**Records shown**

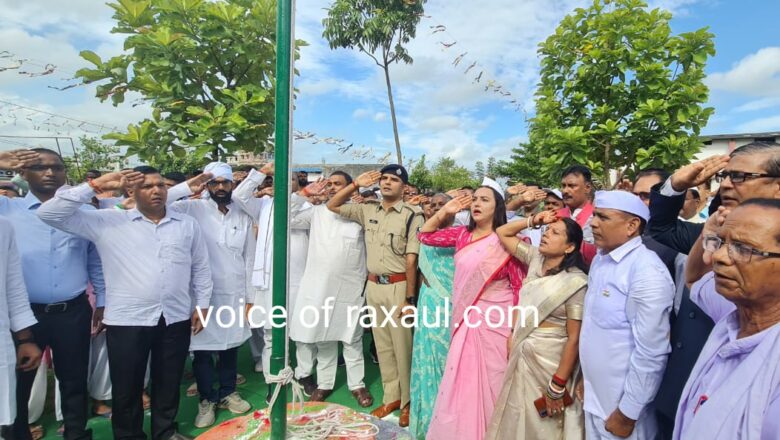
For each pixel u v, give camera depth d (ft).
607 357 7.14
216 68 13.58
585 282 8.12
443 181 75.72
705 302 6.08
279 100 6.41
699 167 6.90
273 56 13.60
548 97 16.85
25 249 10.12
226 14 12.64
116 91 12.60
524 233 12.99
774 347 4.07
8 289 8.77
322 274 12.91
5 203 10.49
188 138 13.00
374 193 18.94
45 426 12.24
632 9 15.83
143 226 10.36
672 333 7.11
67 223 9.49
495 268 9.52
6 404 8.34
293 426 7.87
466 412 9.38
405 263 12.25
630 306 6.85
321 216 13.37
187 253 11.02
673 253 8.02
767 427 3.86
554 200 12.74
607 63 15.58
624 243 7.30
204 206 13.12
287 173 6.56
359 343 13.41
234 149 13.67
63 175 10.65
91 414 12.80
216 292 12.76
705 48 15.03
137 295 10.09
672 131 15.08
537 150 17.53
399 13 35.35
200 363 12.30
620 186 11.95
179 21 12.73
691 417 4.75
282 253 6.75
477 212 9.95
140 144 12.80
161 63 12.25
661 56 15.30
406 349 12.21
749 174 5.56
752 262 4.07
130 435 10.34
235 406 12.75
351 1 36.50
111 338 10.09
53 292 10.26
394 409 12.51
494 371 9.52
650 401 6.64
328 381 13.46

**Exercise brief**
Your answer must be an exact copy of the data above, minus its pictures.

**Answer to the problem**
For each pixel u v, give camera depth d (ft).
607 357 7.14
216 68 13.58
585 282 8.12
443 181 75.72
705 302 6.08
279 100 6.41
699 167 6.90
273 56 13.60
548 97 16.85
25 249 10.12
226 14 12.64
116 91 12.60
524 233 12.99
774 347 4.07
8 289 8.77
322 274 12.91
5 203 10.49
188 138 13.00
374 193 18.94
45 426 12.24
632 9 15.83
143 226 10.36
672 333 7.11
67 223 9.49
495 268 9.52
6 404 8.34
293 426 7.87
466 412 9.38
405 263 12.25
630 306 6.85
321 216 13.37
187 253 11.02
673 253 8.02
767 427 3.86
554 200 12.74
607 63 15.58
624 243 7.30
204 206 13.12
287 173 6.56
359 343 13.41
234 149 13.67
63 175 10.65
91 414 12.80
216 292 12.76
705 48 15.03
137 295 10.09
672 131 15.08
537 150 17.53
399 13 35.35
200 363 12.30
620 186 11.95
179 21 12.73
691 417 4.75
282 253 6.75
477 212 9.95
140 144 12.80
161 63 12.25
661 56 15.30
406 349 12.21
749 174 5.56
752 262 4.07
130 435 10.34
235 406 12.75
351 1 36.50
111 338 10.09
53 292 10.26
394 409 12.51
494 371 9.52
650 401 6.64
328 381 13.46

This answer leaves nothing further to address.